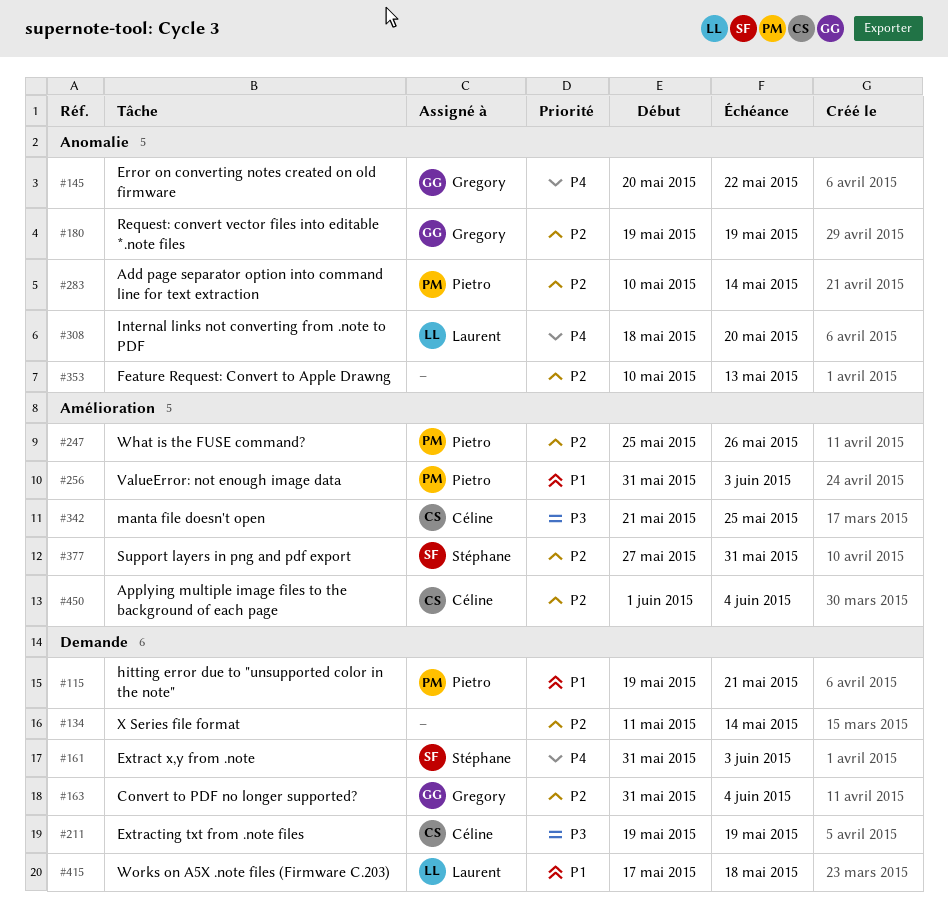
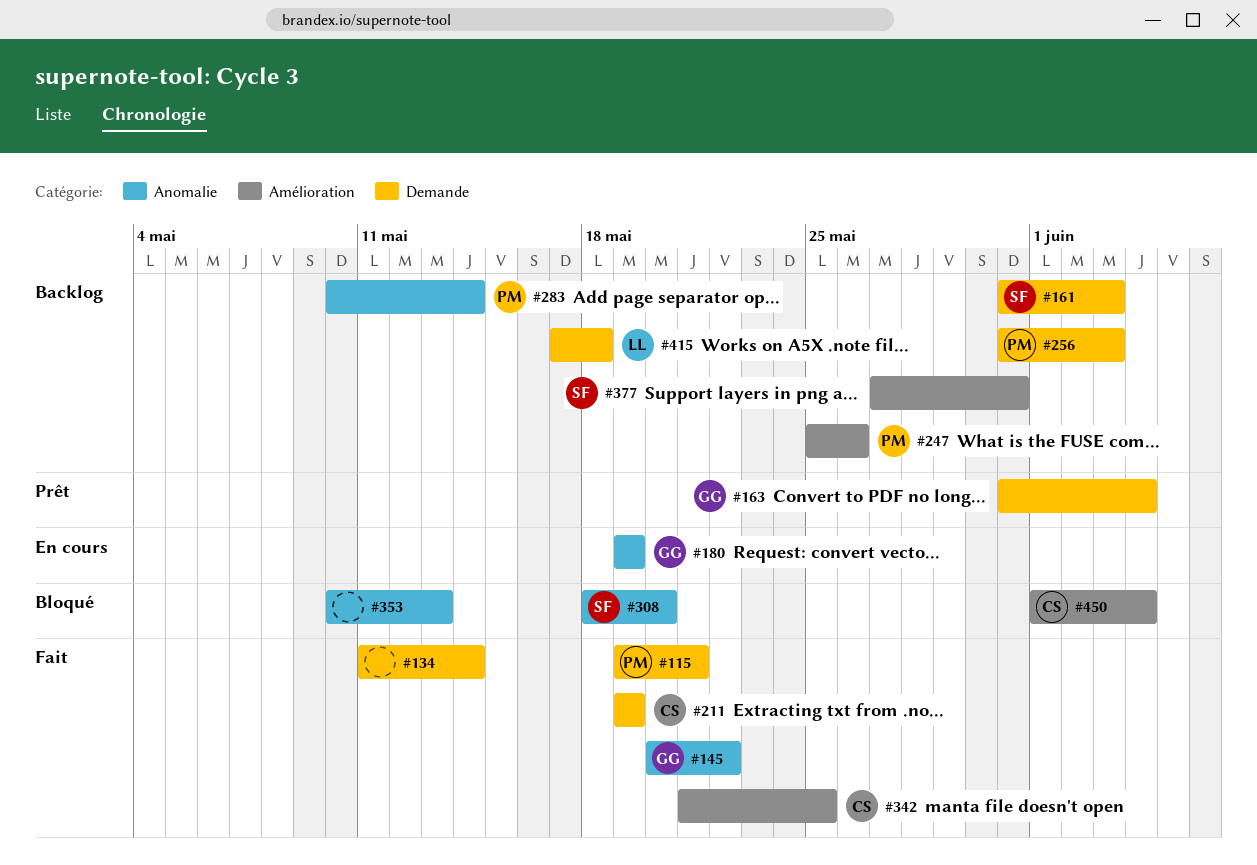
#256, label: Amélioration -> Demande
#308, owner: Laurent -> Stéphane

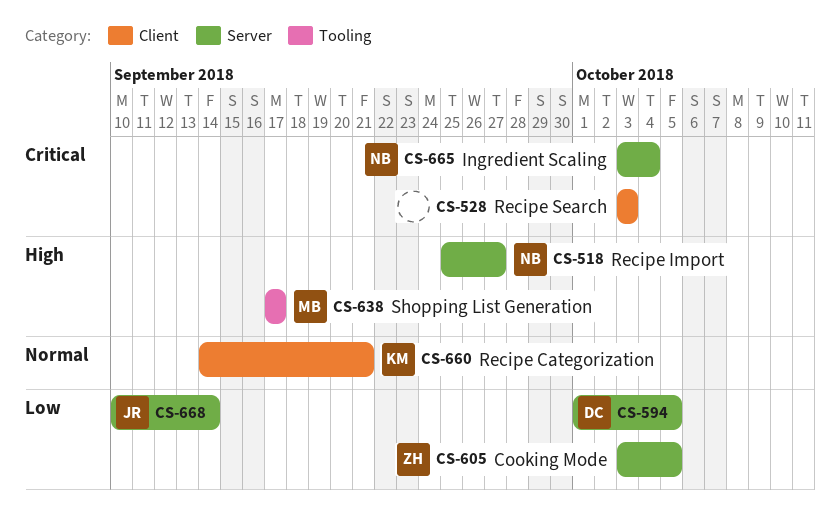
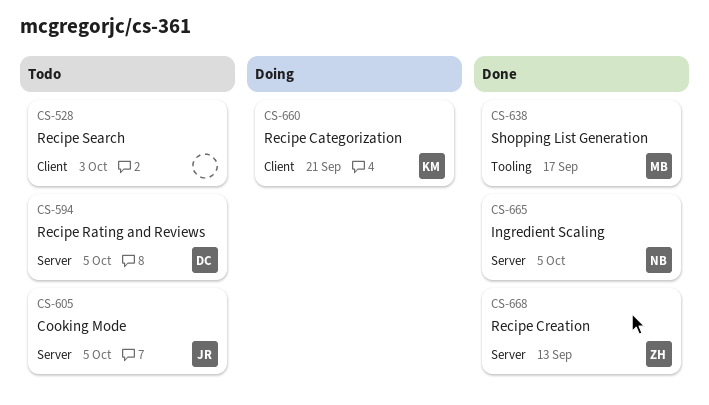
CS-518: present -> none
CS-605, owner: ZH -> JR
CS-665, due: Oct 4 -> Oct 5
CS-668, owner: JR -> ZH
CS-668, due: Sep 14 -> Sep 13

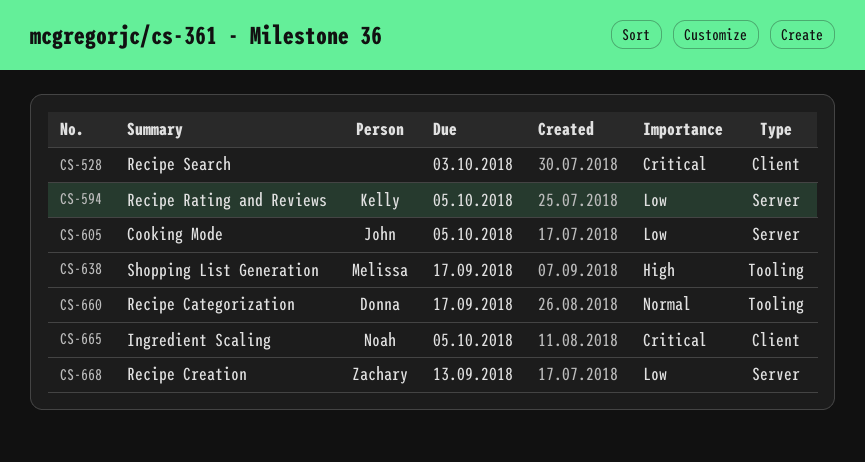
CS-594, owner: Donna -> Kelly
CS-660, owner: Kelly -> Donna
CS-660, label: Client -> Tooling
CS-660, due: Sep 21 -> Sep 17
CS-665, label: Server -> Client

WHAT THE TASK ASKS
Your task is a word-for-word transcription of the entries, leaving out all pictures.

RESPONSE
#256, label: Amélioration -> Demande
#308, owner: Laurent -> Stéphane

CS-518: present -> none
CS-605, owner: ZH -> JR
CS-665, due: Oct 4 -> Oct 5
CS-668, owner: JR -> ZH
CS-668, due: Sep 14 -> Sep 13

CS-594, owner: Donna -> Kelly
CS-660, owner: Kelly -> Donna
CS-660, label: Client -> Tooling
CS-660, due: Sep 21 -> Sep 17
CS-665, label: Server -> Client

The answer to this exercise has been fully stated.